Islamisme : « un rapport instrumentalisé »

par Malik Henni |  publié le 28/05/2025

Pour Nicolas Cadène, ancien rapporteur de l’Observatoire de la laïcité (*), le travail du ministère de l’Intérieur, parfois peu rigoureux, a été mis au service d’une vision partisane.

Rapport sur les Frères musulmans: Bruno Retailleau dévoile son plan pour lutter contre l'islamisme. (capture d'écran ©BFM TV)

Le nouveau rapport du ministère de l’Intérieur sur l’entrisme des Frères musulmans en France a été particulièrement commenté. Que pensez-vous de la méthodologie utilisée ?

N.C. : Ce rapport n’est pas très rigoureux : les sources sont insuffisantes, certains experts manquent à l’appel, et la qualité des différentes parties est inégale – sans doute le reflet de la qualité variable des notes issues des renseignements territoriaux. On y décèle un biais politique évident et de nombreuses approximations. C’est dommage, d’autant plus que le rapport publié l’an dernier par l’IHEMI sur la radicalisation islamiste dans le sport était, lui, bien plus rigoureux et rédigé dans une langue universitaire. Il ne faisait d’ailleurs pas état d’un entrisme particulier, même s’il ne niait pas certains problèmes.

Le rapport formule quelques recommandations. Sont-elles pertinentes ? Que pourrait proposer la gauche pour ne pas être accusée d’angélisme, comme c’est souvent le cas sur ces sujets ?

N.C. : Il y a en réalité très peu de recommandations dans ce rapport, et celles qui s’y trouvent ne sont pas nouvelles. Certaines peuvent être reprises, comme le développement de l’islamologie à l’université ou le renforcement des aumôneries musulmanes dans les prisons et les hôpitaux. Des réformes étaient d’ailleurs prévues par le Bureau central des cultes du ministère de l’Intérieur, mais elles semblent restées lettre morte. Il en va de même pour le renforcement de la formation à la laïcité, bien que certaines formations actuelles ne soient pas conformes au droit. Les services de renseignement, quant à eux, gagneraient à être mieux formés aux questions liées au fait religieux – les niveaux de formation étant très inégaux sur ce point.
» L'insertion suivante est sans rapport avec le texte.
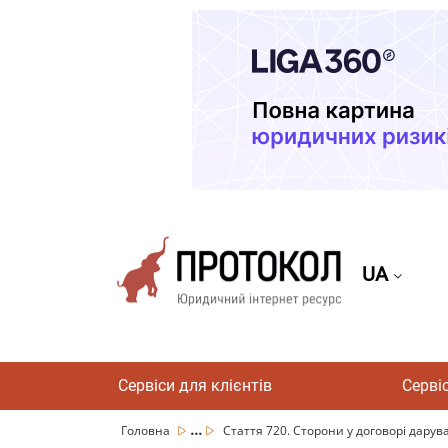
UA
Сервіси для клієнтів
Серві
...
Головна
Стаття 720. Сторони у договорі дарув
Un sujet en particulier mériterait une réforme : celui de l’inhumation des croyants musulmans en France, qui reste aujourd’hui assez complexe. Cela concerne d’ailleurs aussi les pratiques religieuses juives. Mais toutes ces propositions figuraient déjà dans les recommandations de l’Observatoire de la laïcité, il y a plus de cinq ans !

Sur le fond, concernant l’entrisme des Frères musulmans, diriez-vous que le rapport identifie correctement la menace ou qu’il a tendance à l’exagérer ?

N.C. : Les réactions me semblent, en tout cas, largement exagérées. Je suis troublé par l’instrumentalisation de ce rapport, utilisé pour justifier des mesures qui n’y figurent même pas et qui n’ont guère de sens. Oui, il existe un phénomène d’entrisme, ce n’est pas nouveau, on le sait. Mais le rapport n’apporte rien de véritablement inédit. Les réactions de certains médias ou personnalités sont donc assez étonnantes : on n’y apprend rien qu’on ne savait déjà. Je ne le nie pas, des ingérences existent, c’est une évidence, mais encore une fois, rien de neuf. Beaucoup de choses pourraient déjà être mises en œuvre.

(*) Ancien rapporteur général de l’Observatoire de la laïcité – organe rattaché au Premier ministre de 2013 à 2021, présidé par le mitterrandien Jean-Louis Bianco – Nicolas Cadène est spécialiste de ces questions. Longtemps encarté au PS, il a été candidat malheureux de la NUPES et du Nouveau Front populaire (NFP) sous l’étiquette EELV dans le Gard lors des deux dernières élections législatives.